▶ WHAT IS BEING ASKED:
Only the lines from the first line of the entries through the line with "For every layout" belong in the answer, each restated word for word and without pictures.

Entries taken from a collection
• • • • • • •

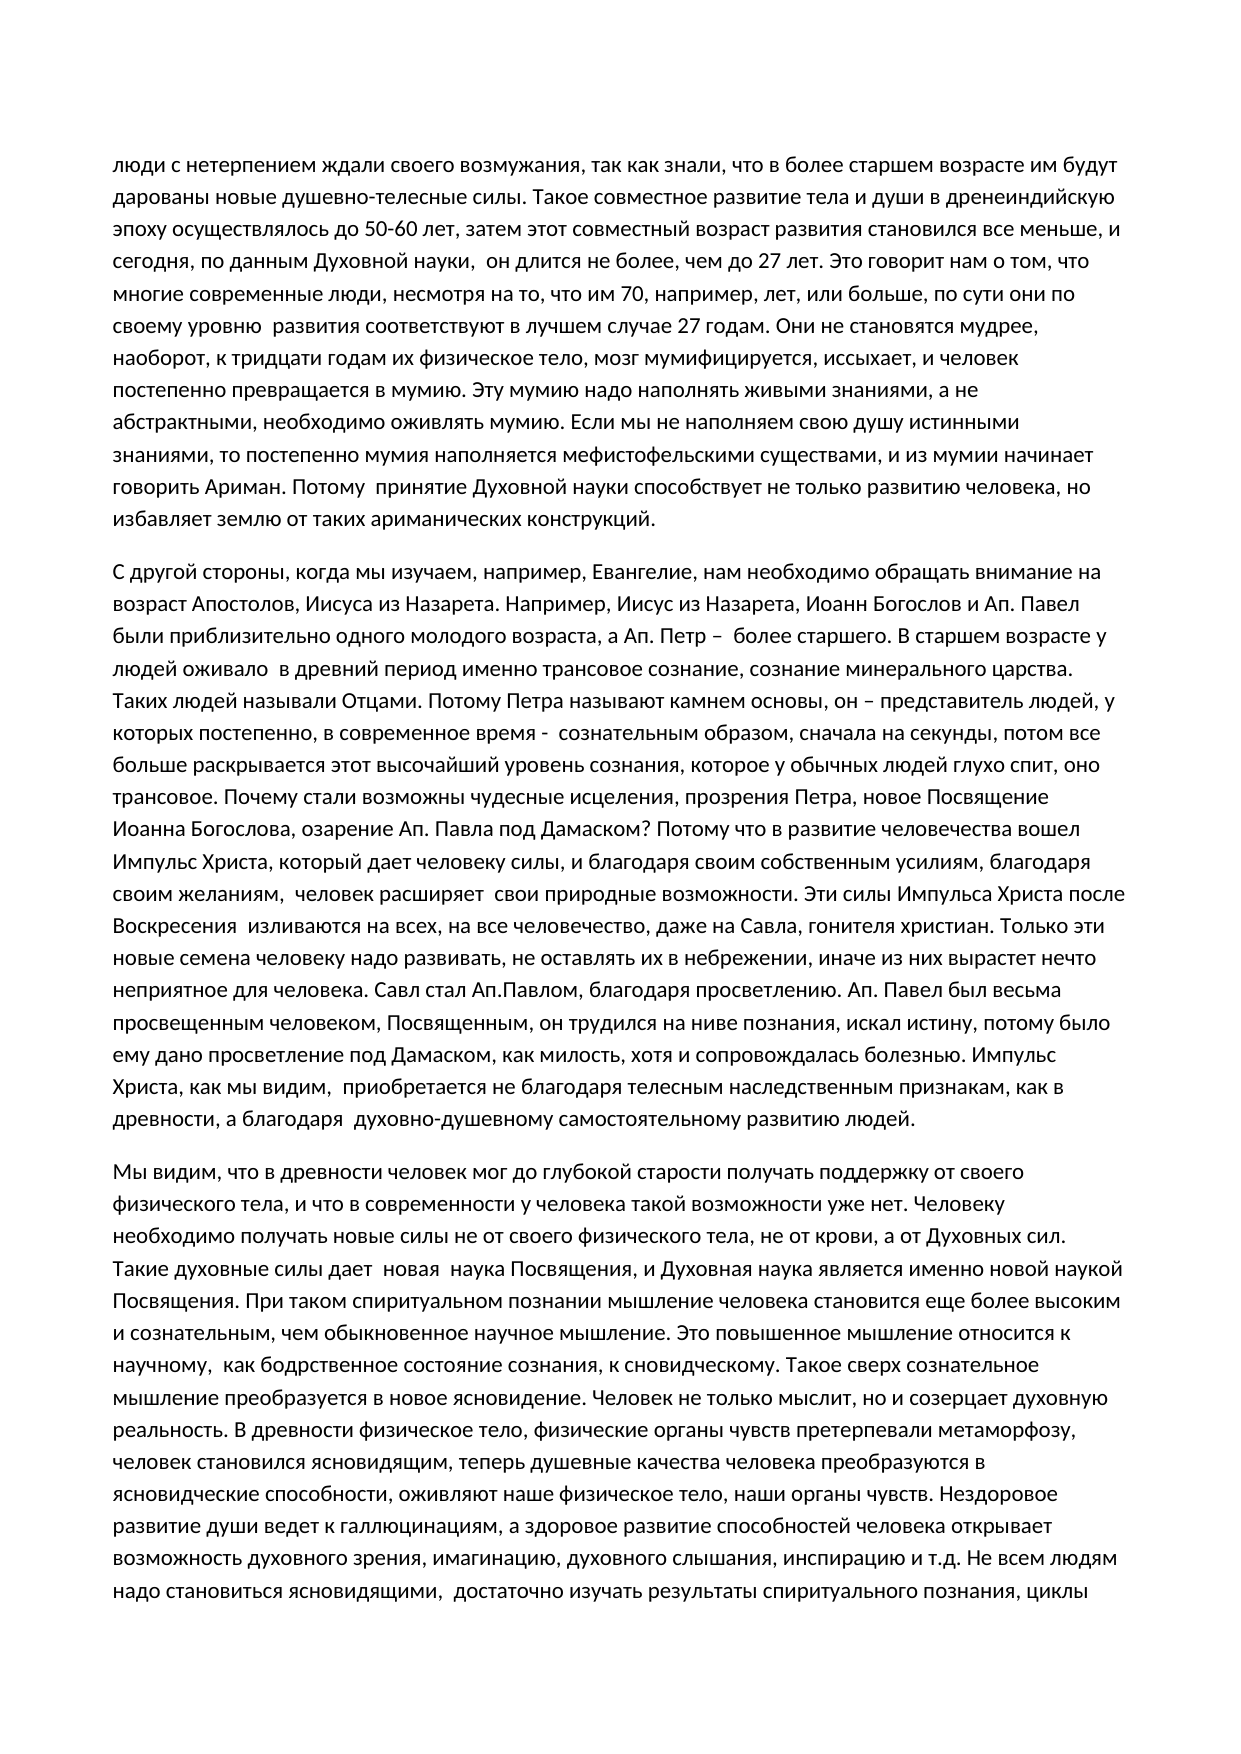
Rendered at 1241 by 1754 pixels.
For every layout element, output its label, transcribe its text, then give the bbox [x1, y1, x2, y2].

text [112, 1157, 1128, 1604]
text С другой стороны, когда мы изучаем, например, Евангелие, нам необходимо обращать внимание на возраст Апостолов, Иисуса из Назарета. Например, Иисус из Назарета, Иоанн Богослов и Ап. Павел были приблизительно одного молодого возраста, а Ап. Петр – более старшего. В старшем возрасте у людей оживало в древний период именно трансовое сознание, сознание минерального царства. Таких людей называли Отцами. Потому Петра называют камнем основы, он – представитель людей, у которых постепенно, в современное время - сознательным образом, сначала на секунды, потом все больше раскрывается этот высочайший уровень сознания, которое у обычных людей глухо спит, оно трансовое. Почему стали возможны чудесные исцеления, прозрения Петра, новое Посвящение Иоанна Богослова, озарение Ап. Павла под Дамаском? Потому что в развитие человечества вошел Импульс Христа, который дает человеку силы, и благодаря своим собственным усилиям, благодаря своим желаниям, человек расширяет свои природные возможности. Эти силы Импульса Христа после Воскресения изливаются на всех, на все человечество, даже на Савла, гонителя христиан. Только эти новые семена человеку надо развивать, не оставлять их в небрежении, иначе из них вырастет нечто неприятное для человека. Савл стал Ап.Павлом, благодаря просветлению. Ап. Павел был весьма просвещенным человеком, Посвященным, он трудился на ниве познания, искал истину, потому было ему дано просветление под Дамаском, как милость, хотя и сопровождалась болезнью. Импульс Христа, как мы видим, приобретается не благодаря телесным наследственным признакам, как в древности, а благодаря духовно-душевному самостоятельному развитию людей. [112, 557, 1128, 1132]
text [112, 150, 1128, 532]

• • • • • • •

▶ RESPONSE BELOW:
Rendered at 1241 by 1754 pixels.
For every layout element, output its label, transcribe its text, then give the bbox [x1, y1, x2, y2].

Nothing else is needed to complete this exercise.